_Supplied passage:_
--- START ---

An example from the SUMMA CyberGIS-Compute model’s manifest can be seen below:

"slurm_input_rules": {

       "time": {
            "max": 10,
            "min": 1,
            "default_value": 1,
            "step": 1,
            "unit": "Hours"
        },
        "num_of_task": {
            "max": 127,
            "min": 1,
            "default_value": 9,
            "step": 1
        },
        "memory_per_cpu": {
            "max": 4,
            "min": 1,
            "default_value": 1,
            "step": 1,
            "unit": "GB"
        }
},

An example for stringOptionRule is:

{
    "slurm_input_rules": {
        // ...
        "partition": {
            "type": "string_option",
            "options": ["option_a", "option_b", "option_c"],
            "default_value": "option_a"
        }
    }
}

Note

Please put in a reasonable range for your SLURM parameters. Compute relies on community resources and we must be respectful of other users within the community. Further, note that many end-users of Compute (students, domain experts, etc.) do not understand these parameters. Thus specifying a reasonable default and a narrow range of options is usually the best approach.

Supported HPC

The default is to only have Keeling (“keeling_community”) supported. We recommend that everyone use Keeling for testing purposes. However, it may not be suitable for all use-cases including very large memory execution and GPU computing. You can view the other community account options using the “cybergis.list_hpc()” command.

An example that supports multiple HPC centers is the SUMMA model whose manifest can be viewed below:

{
    "name": "SUMMA",
    "description": "SUMMA or the Structure for Unifying Multiple Modeling Alternatives is a hydrologic modeling approach that is built on a common set of conservation equations and a common numerical solver, which together constitute the structural core of the model. Different modeling approaches can then be implemented within the structural core, enabling a controlled and systematic analysis of alternative modeling options, and providing insight for future model development.",
    "estimated_runtime": "vary by model size, simulation period and configurations",
    "container": "summa-3.0.3",
    "pre_processing_stage": "python preprocessing.py",
    "execution_stage": "python main.py",
    "post_processing_stage": "python postprocessing.py",
    "slurm_input_rules": {

        "time": {
                "max": 10,
                "min": 1,
                "default_value": 1,
                "step": 1,
                "unit": "Hours"
            },
            "num_of_task": {
                "max": 127,
                "min": 1,
                "default_value": 9,
                "step": 1
            },
            "memory_per_cpu": {
                "max": 4,
                "min": 1,
                "default_value": 1,
                "step": 1,
                "unit": "GB"
            }
    },
    "require_upload_data": true,
    "supported_hpc": ["keeling_community", "expanse_community"],
    "default_hpc": "keeling_community"
}

In particular, note the line:

"supported_hpc": ["keeling_community", "expanse_community"],

which is simply specifying a list of supported HPCs: Keeling and Expanse. The line:

"default_hpc": "keeling_community"

specifies that the HPC “keeling_community” should be the default option in the SDK UI’s dropdown.

Providing Input Data

You can make users upload data by setting “require_upload_data” to “true”. If this is selected, the user will be asked to upload data before submitting a job. Model developers can also use this mechanism to provide their data to jobs running with CyberGIS-Compute.

--- END ---

_Input data:_
--- START ---

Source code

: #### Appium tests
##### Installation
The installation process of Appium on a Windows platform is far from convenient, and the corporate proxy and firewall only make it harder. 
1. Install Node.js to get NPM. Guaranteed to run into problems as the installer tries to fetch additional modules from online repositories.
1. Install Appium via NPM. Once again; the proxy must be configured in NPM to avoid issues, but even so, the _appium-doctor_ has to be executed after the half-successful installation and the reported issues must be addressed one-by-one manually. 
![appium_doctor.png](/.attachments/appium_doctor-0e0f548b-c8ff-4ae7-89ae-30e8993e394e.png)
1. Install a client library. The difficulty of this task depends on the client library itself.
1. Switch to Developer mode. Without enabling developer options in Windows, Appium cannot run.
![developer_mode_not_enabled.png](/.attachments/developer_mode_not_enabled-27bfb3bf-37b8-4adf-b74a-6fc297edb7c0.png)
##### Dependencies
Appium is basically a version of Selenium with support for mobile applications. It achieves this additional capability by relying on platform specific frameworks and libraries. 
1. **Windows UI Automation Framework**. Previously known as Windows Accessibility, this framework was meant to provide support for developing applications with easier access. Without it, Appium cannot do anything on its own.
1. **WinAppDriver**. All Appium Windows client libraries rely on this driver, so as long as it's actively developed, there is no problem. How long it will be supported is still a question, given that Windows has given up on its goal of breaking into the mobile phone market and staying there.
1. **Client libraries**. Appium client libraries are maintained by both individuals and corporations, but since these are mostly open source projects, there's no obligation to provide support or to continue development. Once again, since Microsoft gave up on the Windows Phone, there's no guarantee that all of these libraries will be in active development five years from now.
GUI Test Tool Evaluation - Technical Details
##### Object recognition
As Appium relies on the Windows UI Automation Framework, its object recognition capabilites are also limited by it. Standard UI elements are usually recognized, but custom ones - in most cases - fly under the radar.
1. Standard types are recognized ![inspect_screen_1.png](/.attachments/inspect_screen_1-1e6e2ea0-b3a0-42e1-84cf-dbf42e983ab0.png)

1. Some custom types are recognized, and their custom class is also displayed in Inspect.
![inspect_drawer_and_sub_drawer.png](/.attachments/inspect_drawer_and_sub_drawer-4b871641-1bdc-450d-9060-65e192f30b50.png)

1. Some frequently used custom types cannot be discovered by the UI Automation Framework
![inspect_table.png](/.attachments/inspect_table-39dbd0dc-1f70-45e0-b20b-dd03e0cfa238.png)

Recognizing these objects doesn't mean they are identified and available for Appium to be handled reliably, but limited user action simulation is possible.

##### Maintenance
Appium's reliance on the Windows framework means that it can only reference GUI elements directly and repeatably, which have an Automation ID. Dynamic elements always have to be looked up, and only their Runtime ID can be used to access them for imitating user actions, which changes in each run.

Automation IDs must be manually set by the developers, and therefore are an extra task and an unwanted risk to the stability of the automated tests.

--- END ---

_Directive A:_ Rewrite the part of the CyberGIS-Compute manifest text starting at "which is simply" and ending at "running with CyberGIS-Compute.", changing "dropdown" to "drop-down menu".
_Directive B:_ Copy the lines of the listing starting at the line that contains "#### Appium tests" and ending at the line that contains "1. **WinAppDriver**. All".

_Written response A:_
which is simply specifying a list of supported HPCs: Keeling and Expanse. The line:

"default_hpc": "keeling_community"

specifies that the HPC “keeling_community” should be the default option in the SDK UI’s drop-down menu.

Providing Input Data

You can make users upload data by setting “require_upload_data” to “true”. If this is selected, the user will be asked to upload data before submitting a job. Model developers can also use this mechanism to provide their data to jobs running with CyberGIS-Compute.

_Written response B:_
: #### Appium tests
##### Installation
The installation process of Appium on a Windows platform is far from convenient, and the corporate proxy and firewall only make it harder. 
1. Install Node.js to get NPM. Guaranteed to run into problems as the installer tries to fetch additional modules from online repositories.
1. Install Appium via NPM. Once again; the proxy must be configured in NPM to avoid issues, but even so, the _appium-doctor_ has to be executed after the half-successful installation and the reported issues must be addressed one-by-one manually. 
![appium_doctor.png](/.attachments/appium_doctor-0e0f548b-c8ff-4ae7-89ae-30e8993e394e.png)
1. Install a client library. The difficulty of this task depends on the client library itself.
1. Switch to Developer mode. Without enabling developer options in Windows, Appium cannot run.
![developer_mode_not_enabled.png](/.attachments/developer_mode_not_enabled-27bfb3bf-37b8-4adf-b74a-6fc297edb7c0.png)
##### Dependencies
Appium is basically a version of Selenium with support for mobile applications. It achieves this additional capability by relying on platform specific frameworks and libraries. 
1. **Windows UI Automation Framework**. Previously known as Windows Accessibility, this framework was meant to provide support for developing applications with easier access. Without it, Appium cannot do anything on its own.
1. **WinAppDriver**. All Appium Windows client libraries rely on this driver, so as long as it's actively developed, there is no problem. How long it will be supported is still a question, given that Windows has given up on its goal of breaking into the mobile phone market and staying there.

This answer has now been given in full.